> [Exercise prompt] Skip every image and restate the data word for word.

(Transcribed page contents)
--*--

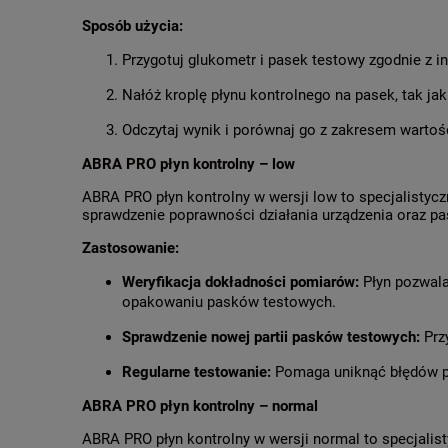
Sposób użycia:
Przygotuj glukometr i pasek testowy zgodnie z in
Nałóż kroplę płynu kontrolnego na pasek, tak jak
Odczytaj wynik i porównaj go z zakresem wart
ABRA PRO płyn kontrolny – low
ABRA PRO płyn kontrolny w wersji low to specjalisty
sprawdzenie poprawności działania urządzenia oraz p
Zastosowanie:
Weryfikacja dokładności pomiarów:
Płyn pozwala
opakowaniu pasków testowych.
Sprawdzenie nowej partii pasków testowych:
Przy
Regularne testowanie:
Pomaga uniknąć błędów po
ABRA PRO płyn kontrolny – normal
ABRA PRO płyn kontrolny w wersji normal to specjali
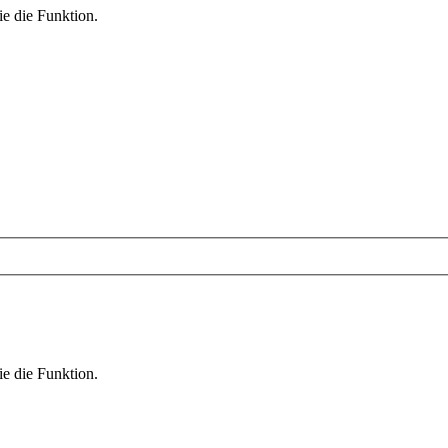
ie die Funktion.
ie die Funktion.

--*--

> [Result of this exercise]
Sposób użycia:
Przygotuj glukometr i pasek testowy zgodnie z in
Nałóż kroplę płynu kontrolnego na pasek, tak jak
Odczytaj wynik i porównaj go z zakresem wart
ABRA PRO płyn kontrolny – low
ABRA PRO płyn kontrolny w wersji low to specjalisty
sprawdzenie poprawności działania urządzenia oraz p
Zastosowanie:
Weryfikacja dokładności pomiarów:
Płyn pozwala
opakowaniu pasków testowych.
Sprawdzenie nowej partii pasków testowych:
Przy
Regularne testowanie:
Pomaga uniknąć błędów po
ABRA PRO płyn kontrolny – normal
ABRA PRO płyn kontrolny w wersji normal to specjali
ie die Funktion.
ie die Funktion.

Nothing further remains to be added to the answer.